Public library in Vergennes, Vermont, US

Bixby Memorial Free Library is a public library located in Vergennes, Vermont. The library serves five Vermont communities: Addison, Ferrisburgh, Panton, Vergennes, and Waltham.

== History ==
The library is a memorial to local business owner William Gove Bixby, who bequeathed the funds to build it. Frederick G. Frost was the architect.

The cornerstone was laid in September 1911. On August 1, 1912, the 3,530 volumes plus public documents, government reports and unbound magazines of the City Library were transferred to the newly opened Bixby Library and dedication ceremonies were held on October 1, 1912. At the dedication, President John M. Thomas of Middlebury College said:“The free public library is one of our great modern democratic institutions. It is supported by all for the uplift of all…This library should be a working tool for this community, entering into every part of its life, industrial, educational, civic and religious.”On November 4, 1912, Bixby Library was first opened for the circulation of books, and every day until November 12, students and their teachers from the elementary and secondary schools visited to sign up for library cards and check out books—a total of 239 students.
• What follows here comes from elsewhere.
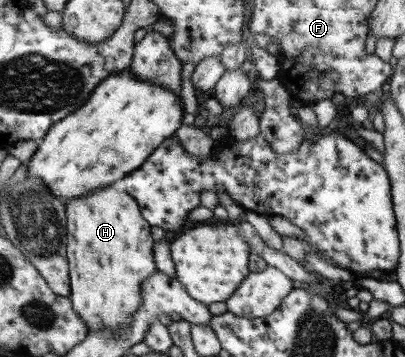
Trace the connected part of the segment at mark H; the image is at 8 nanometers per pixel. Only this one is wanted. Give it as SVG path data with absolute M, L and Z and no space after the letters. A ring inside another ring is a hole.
M115 184L102 187L84 198L70 200L66 204L66 217L73 310L87 323L90 332L102 332L106 328L114 332L128 330L133 325L135 313L145 305L143 285L158 271L154 257L153 226L142 215L137 200L128 192L118 189Z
In addition to providing materials for circulation and places for quiet reading or study, the library was a community center. During World War I, the basement rooms were used by the Red Cross and, thereafter, were available to local residents for rest and relaxation from 9:00 a.m. to 9:00 p.m. daily. By the tenth anniversary celebration on October 5, 1922, an annual circulation exceeding 30,000 was reported, a figure that increased to 39,903 in 1931.

== Services ==
The Bixby Library's holdings includes books, large print books, audiobooks, DVDs, eBooks, and periodicals. The library provides free WiFi access, public computers, and printing services.